In a recent Letter in PNAS (1), Plüss et al. compare the speed and accuracy of the Burrows–Wheeler aligner (BWA) (2)/Genome Analysis Toolkit (GATK) (3) best-practices pipeline (4), against our PEMapper/PECaller pipeline (5), as well as against a commercially available, but un–peer-reviewed method called GENALICEMAP (genalice.com).
This test was conducted in an interesting fashion, limiting the tested region to the high-confidence coding regions from GIAB 3.3 (https://github.com/genome-in-a-bottle), in only four individuals. Many genotype calling algorithms, including GATK and, presumably GENALICEMAP, although its methods are unavailable, use prior knowledge about potential variant sites to inform their calls via the application of training sets. Reads are aligned and realigned with the knowledge of where variants are likely to be, and final calls are filtered based on their resemblance to known variants. As a result, GATK, and presumably GENALICEMAP, can do exceedingly well on samples and variants that are already in their database. The authors show this. On samples already in GATK’s training set, GATK does very well indeed, and GENALICEMAP may do even better on this small subset of the genome on which it has been trained and optimized.

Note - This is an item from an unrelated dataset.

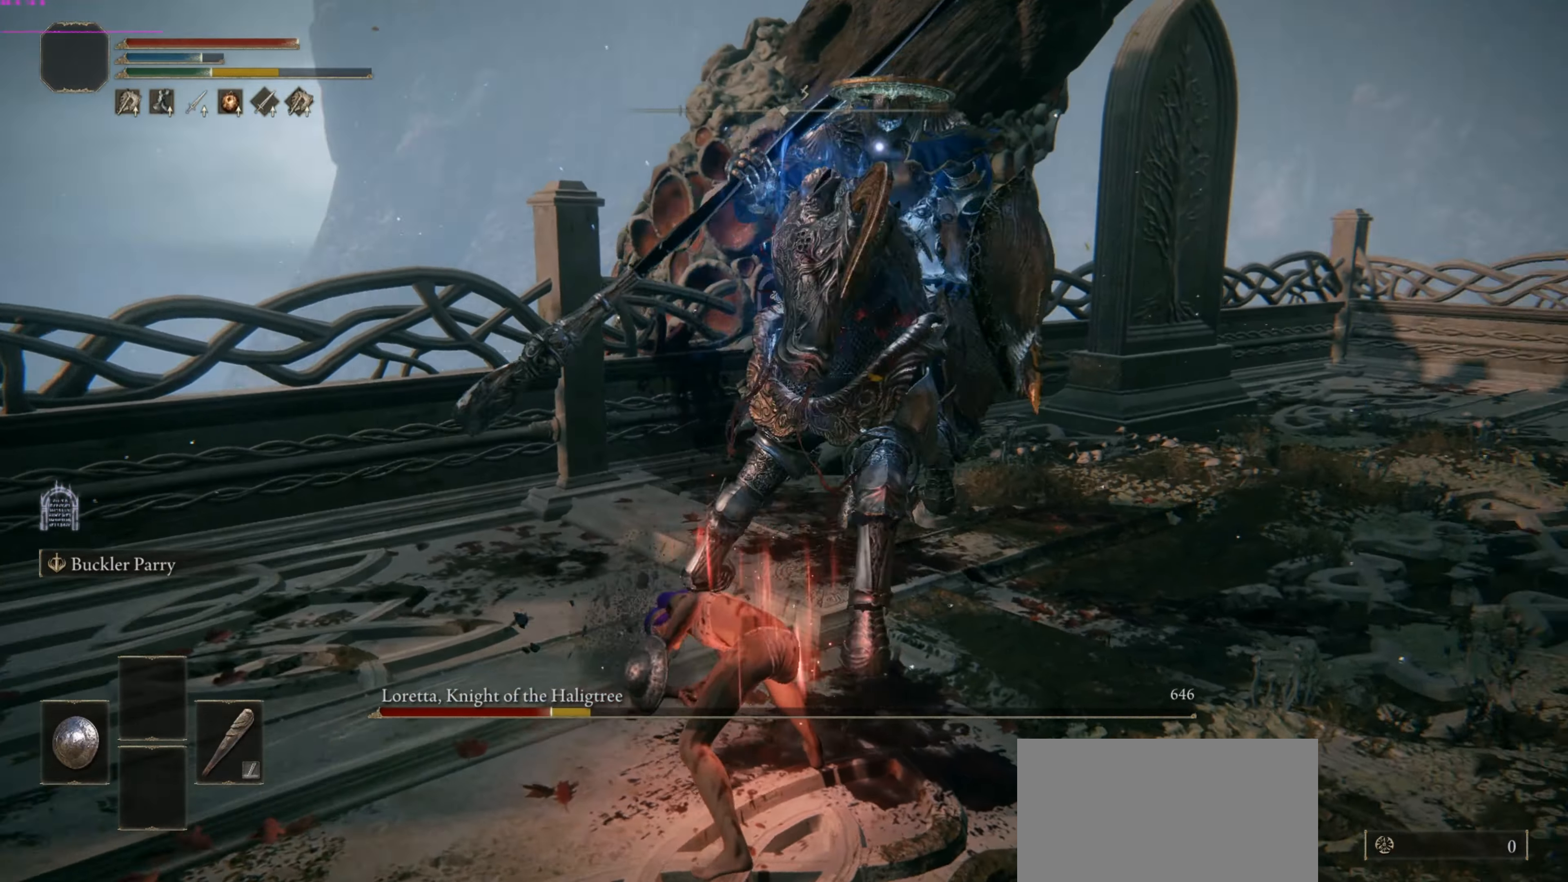
{"dt_ms": 500, "buttons": [], "left_stick": "up-right", "right_stick": "center", "events": [[21, "R2", "up"], [83, "left_stick", "up-right"]]}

In our recent work, we show PEMapper/PECaller produces results very similar to (or perhaps slightly better than) GATK without the use of any training sets. It does this by “learning” the difference between true-positive calls and false-positive calls via some moderately sophisticated modeling. This modeling formally and fundamentally requires the use of several samples. Put simply, the math does not work unless at least a few dozen samples are available. In our published work, we show it does very well with 100 samples. Here, the authors have four samples, which renders all of the math of PECaller useless. There is little to nothing the algorithm can learn in a sample of size four, and if a user wishes to call only a few samples, complex filtering schemes like GATK are almost surely the best way to proceed, particularly if those four samples are already part of GATK’s training set.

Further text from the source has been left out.